_WORK INSTRUCTION_
In the text below about the 1989 film Journey to the Center of the Earth, translate this sentence into Spanish: "The production of the film was noted to be troubled and was stopped when the film was about halfway completed."
BEGIN TEXT PROVIDED
Journey to the Center of the Earth is a 1989 fantasy film. It was a nominal sequel to the 1988 film Alien from L.A., both of which are (very) loosely based on the 1864 novel Journey to the Center of the Earth by Jules Verne.

Plot summary
Newly hired nanny Crystina arrives in Hawaii to discover that her charge is the dog of Nimrod, a rock star. Two brothers accidentally take the dog's basket to a local cave with their sister. The group of young people get lost in a cavern while exploring a volcano. The volcano explodes and while fleeing they discover the lost city of Atlantis, at the center of the Earth. Atlantis is inhabited, and view the arrival of the group along with a separate visitor from the surface, Wanda Saknussemm, as an invasion. This leads the Atlanteans to prepare to invade the surface. The children, nanny and Saknussemm must stop the invasion and escape to the surface.

Cast
Emo Philips as Nimrod
Paul Carafotes as Richard
Jackie Bernstein as Sara
Kathy Ireland as Wanda Saknussemm
Janie du Plessis as Gen. Rykov / Shank
Nicola Cowper as Crystina
Lochner De Kock as Professor Galba
Ilan Mitchell-Smith as Bryan
Albert Maritz as Mago/Kepple/Lab Assistant
Jeff Celentano as Tola
Simon Poland as Roderman / Hairdresser
Jeremy Crutchley as Billy Foul

Production

The production of the film was noted to be troubled and was stopped when the film was about halfway completed. Two years after the filming stopped, director Albert Pyun was hired to complete the film with little budget to complete the project. Pyun brought in Ireland and decided to make the film a sequel of sorts to Alien from L.A.
END TEXT PROVIDED
BEGIN RECORDED INFORMATION
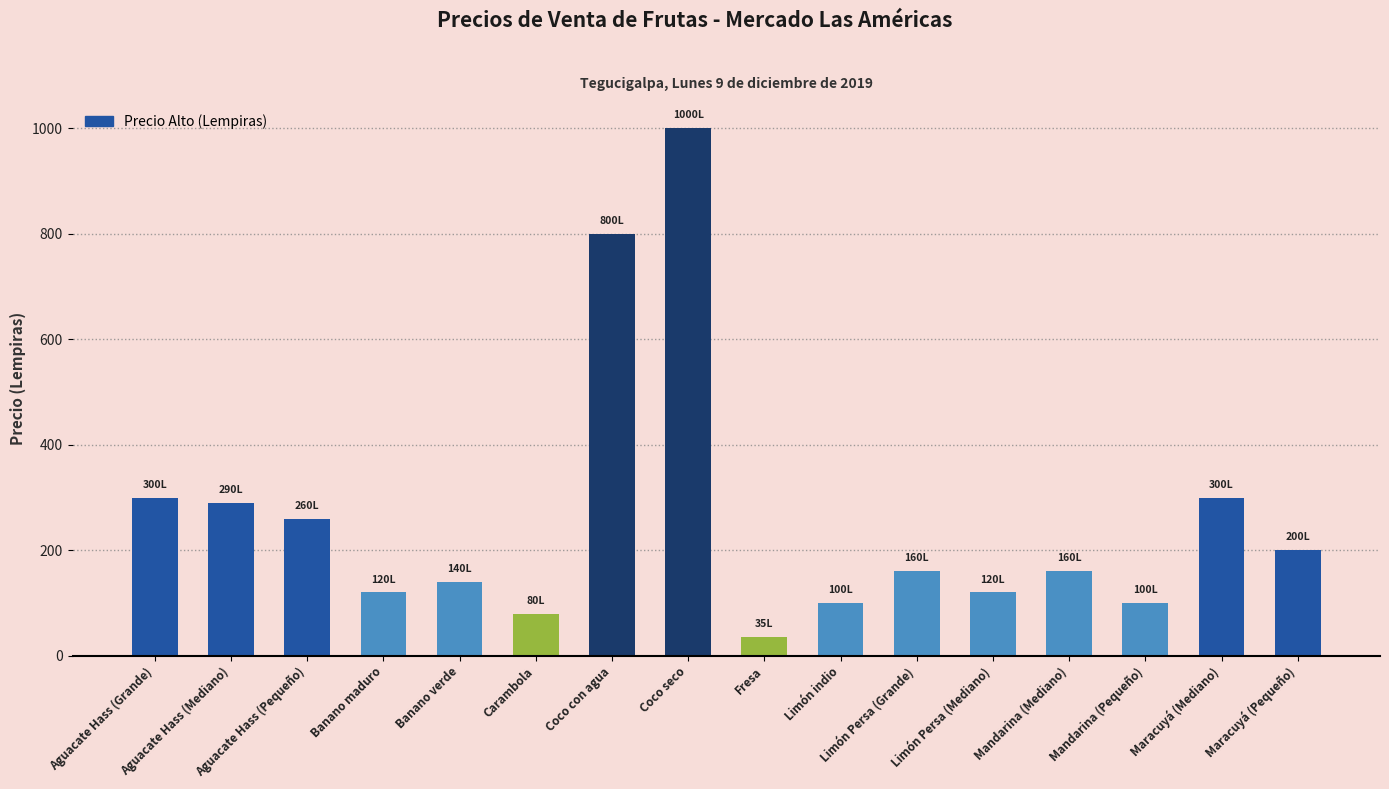

Does the chart contain any negative values?

No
END RECORDED INFORMATION
_EXERCISE ANSWER_
Se señaló que la producción de la película fue problemática, y se detuvo cuando la película estaba terminada aproximadamente a la mitad.